Scion Of The Times: Elect Obama, Get Two Two-Fers ... Or Maybe An Asian “Compromise”
According to this article in Sunday’s The Hill newspaper, the leading candidates to replace Barack Obama and Joe Biden in the Senate, should they be elected president and vice president, are Jessie Jackson’s son, Rep. Jesse Jackson, Jr., and Joe Biden’s son, Beau Biden. Both fathers are said to be eager to have their sons inherit their seats.
Jackson’s case is strengthened by the fact that Obama is the only African-American member of the Senate.
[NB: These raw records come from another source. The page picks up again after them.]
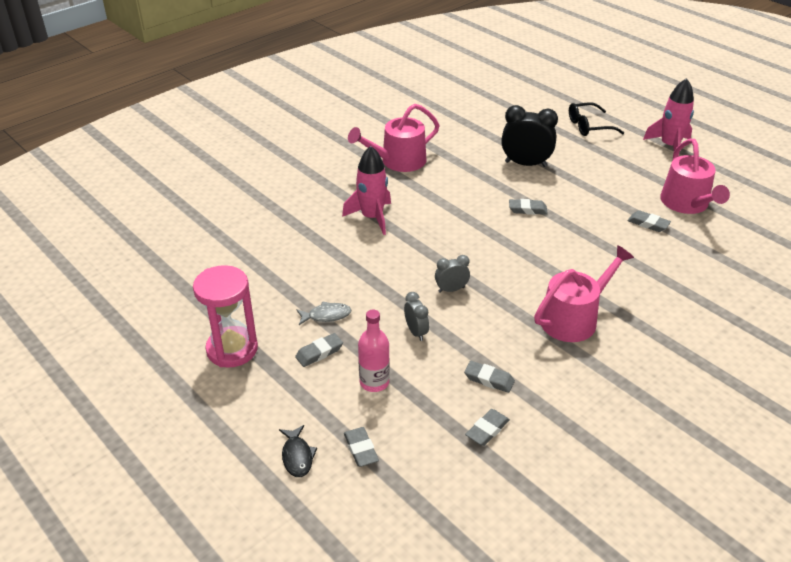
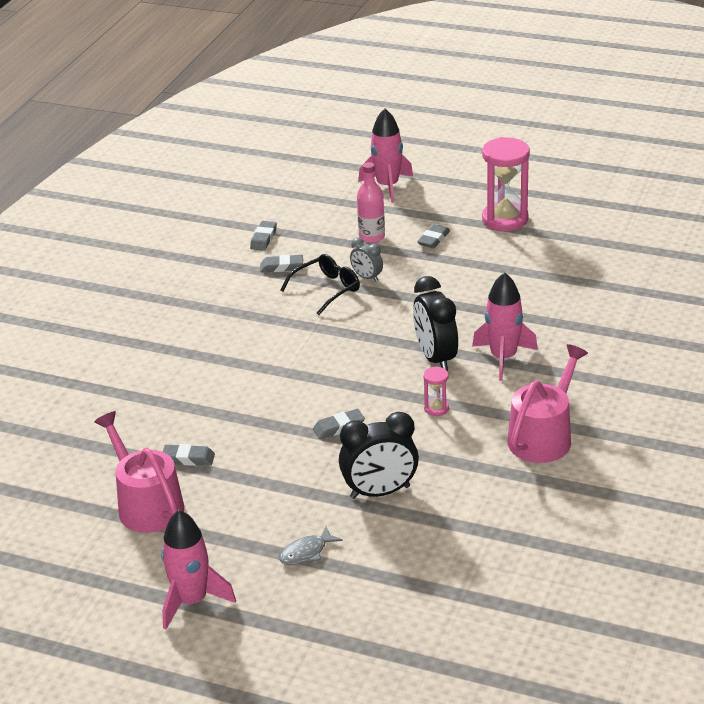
camera: 155 degrees right, 5 degrees down
(297, 456) = (387, 186): black fish -> pink rocket
(326, 315) = (455, 263): grey fish -> grey fish (306, 553)
(361, 449) = (347, 202): grey eraser -> none
(420, 234) = (435, 358): none -> black clock
(450, 199) = (436, 408): none -> pink hourglass
(451, 289) = (362, 319): grey clock -> none
(573, 318) = (232, 333): pink watering can -> none
(588, 126) = (327, 597): black glasses -> black glasses (327, 289)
Presumably, Obama would like to see at least one African-American representative in the chamber.Really? Don’t Senators represent states, not races? And doesn’t future president Obama present himself as post-racial? Isn’t he on record (quoted here) saying “There is not a black America and a white America and Latino America and Asian America — there’s the United States of America”?
Never mind, since he’s also on record defending the practice of providing preferential treatment to some Americans based on their race. Or maybe Illinois (or at least the Democratic Party in Illinois), unlike the United States of America whose unity Obama praises when it suits him, maintains a vestigial political culture still made up of clearly defined racial and ethnic tribes.
That certainly seems to be the case, for The Hill reports that
it’s not a slam-dunk for Jackson. [Governor] Blagojevich must pick a candidate who can hold the seat in 2010, when the temporary two-year appointment would expire.Rep. Jan Schakowsky, who’s white and is very close to organized labor, has made it clear that she also would like to move into Obama’s Senate seat.Some Democratic strategists question whether Jackson can win statewide.
Democrats in Schakowsky’s camp argue that she would run more successfully in Southern Illinois and tout her strong ties to the labor community. They also tout her energy and record of accomplishment in Congress. She is one of Speaker Nancy Pelosi’s (D-Calif.) closer friends.But Gov. Blagojevich’s choice is not, as it were, black and white, since there is a third choice (a candidate that, in other contexts, might be described as a dark horse).
Blagojevich may go outside the Illinois House delegation. One possible candidate would be Tammy Duckworth, director of the Illinois Department of Veterans’ Affairs. Duckworth, who is Asian-American, could serve as a compromise candidate on the race question.Racialism has really run amuck when a reporter can write, with an apparently straight face, that an Asian-American is “a compromise candidate on the race question.”
If racialism remains that pervasive, we are all compromised beyond redemption.